WHAT YOU NEED TO DO: Please judge whether each statement agrees with the passage on scientific collaboration: (a) the highest-impact paper falls at a random point in a collaborative career; (b) shared experience between two scientists systematically raises their chances of collaborative success; (c) luck depends strongly on a pair's ability. Answer yes or no for each, quoting the deciding words of the passage.

SELECTED EXTRACT:
We find that the distribution of \(t^{*}\), the career age at which each pair publishes its highest-impact paper, obtained from our data cannot be distinguished from the distribution obtained from its randomly shuffled version (Fig. 2). In addition, the relative position of the highest-impact paper \(N^{*}/N\) yields a uniform distribution \(P(N^{*}/N)\) as shown in the inset of Fig. 2. Therefore, the random-impact rule applies to both individual and collaborative careers across disciplines [Fig. S3 and Fig. S6 in the Additional file 1]. These results imply that the shared experience between two scientists does not systematically boost their chances of collaborative success.

Figure 2
figure 2

Impact patterns in collaborative careers. (A) The distribution of the timing of the highest-impact paper \(P(t^{*})\) for collaborative careers (circles) and their shuffled versions (crosses). The trend is almost identical after the shuffling. The inset shows the cumulative distribution of the relative position \(P(\leq N^{*}/N)\), indicating that the highest-impact paper is distributed randomly in a collaborative career. Thus, the decay in \(P(t^{*})\) can be explained by the declining productivity over time. (B) \(\langle \log{ (\tilde{c}_{10} )} \rangle \) as a function of N. Each point in the scatter plot corresponds to a pair of scientists, and the gray circles represent the log-binned mean of the data. The prediction of the Q-model (orange) agrees well with the data, in contrast to the R-model (blue). (C) The collapse of the cumulative distributions \(P(\geq \tilde{c}_{10}/Q)\). Each gray curve corresponds to a pair, and the black curve represents the universal distribution \(P(p)\)

Since the random-impact rule suggests that scientific careers are governed by stochastic processes, the simplest scenario could be that the impact of every paper is randomly chosen from a global distribution, known as the R-model [11]. However, this model cannot explain the observed increase in the highest impact of a pair \(\tilde{c}_{10}^{*}\) as a function of the number of publications N (orange line in Fig. 22B). Instead, we find that the impact distributions of pairs differ, which can be described by the Q-model [11]. According to the Q-model, the impact of a paper α published by a duo \(\{i,j\}\) is determined by the multiplicative process as follows:

$$ \tilde{c}_{10, \{i,j\}\alpha} = Q_{\{i,j\}} p_{\alpha}, $$
(1)

where \(Q_{\{i,j\}}\) is the pair’s own ability, and \(p_{\alpha}\) is a stochastic variable interpreted as luck. We estimate the values of Q and p by using a maximum-likelihood approach to calculate \(\log{\tilde{c}_{10}^{*}}\) as a function of N (see section S2.1 in the SI). Our results show that the Q-model explains the data in Fig. 2(B). Moreover, p is nearly independent of Q and N (table S2 in the SI), suggesting that luck is universal and scientist-independent. In this regard, the distributions of the scientific impacts in each career normalized by its ability \(P(\tilde{c}_{10}/Q)\) collapse into a single curve \(P(p)\). This finding is consistent across disciplines (Fig. S7 and Fig. S8 in the SI) as well as individual careers (Fig. S4 and Fig. S5 in the SI). Thus, the Q-model, originally designed to understand the evolution of individual success, also can be applied to success in pairwise scientific collaboration.

DATA SUPPLIED:

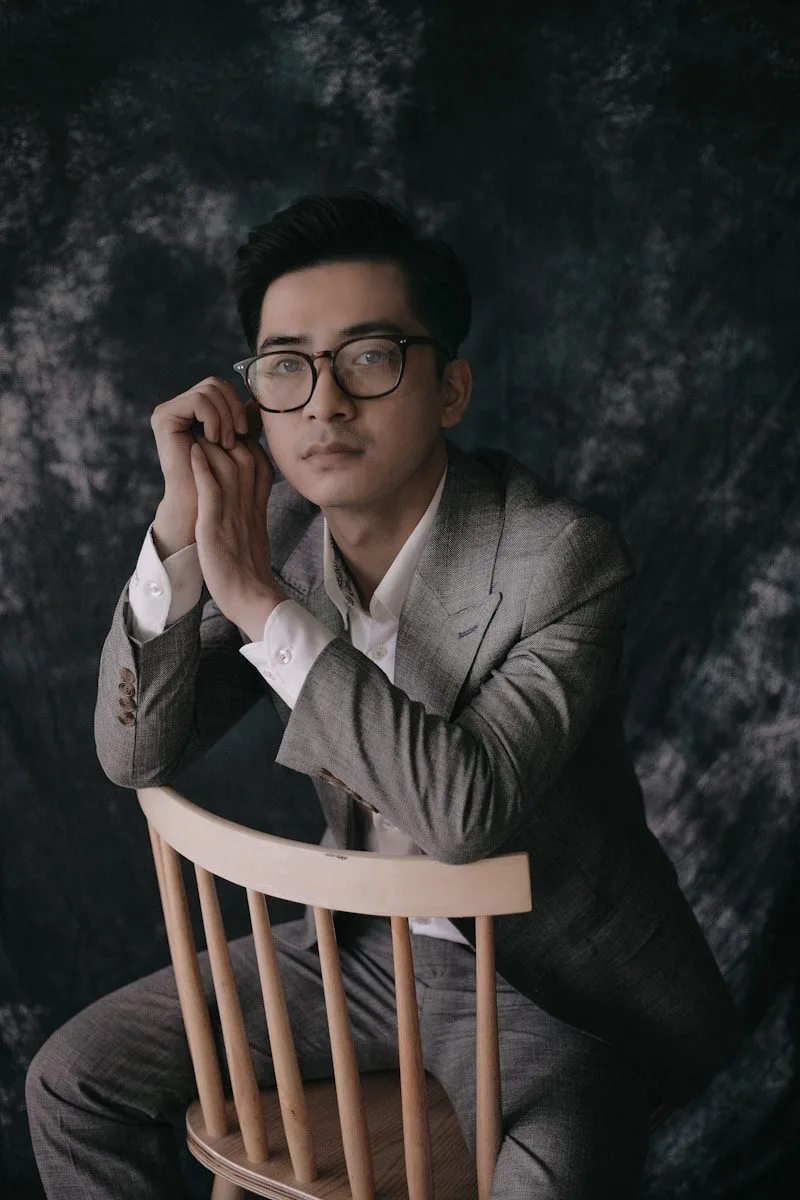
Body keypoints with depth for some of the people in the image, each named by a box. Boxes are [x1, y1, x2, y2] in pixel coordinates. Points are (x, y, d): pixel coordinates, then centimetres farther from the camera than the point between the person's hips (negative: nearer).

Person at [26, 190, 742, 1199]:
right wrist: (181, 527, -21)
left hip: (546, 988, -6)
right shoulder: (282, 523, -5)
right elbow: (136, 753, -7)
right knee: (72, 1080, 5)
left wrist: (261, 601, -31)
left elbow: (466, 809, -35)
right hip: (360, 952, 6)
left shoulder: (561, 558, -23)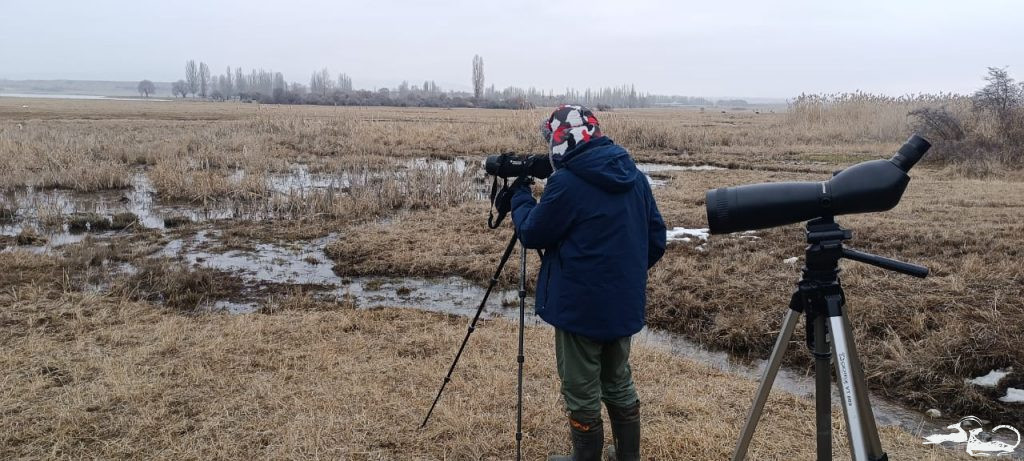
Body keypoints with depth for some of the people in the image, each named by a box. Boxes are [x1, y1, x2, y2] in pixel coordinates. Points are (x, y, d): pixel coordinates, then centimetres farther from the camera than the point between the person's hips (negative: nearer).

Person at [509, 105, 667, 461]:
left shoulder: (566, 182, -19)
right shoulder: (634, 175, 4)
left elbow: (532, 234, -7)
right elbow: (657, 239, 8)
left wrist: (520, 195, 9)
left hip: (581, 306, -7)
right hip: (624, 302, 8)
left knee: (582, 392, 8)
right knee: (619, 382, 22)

PROBLEM SOLUTION:
(a) Yes: "the highest-impact paper is distributed randomly in a collaborative career"
(b) No: "the shared experience between two scientists does not systematically boost their chances of collaborative success"
(c) No: "p is nearly independent of Q and N"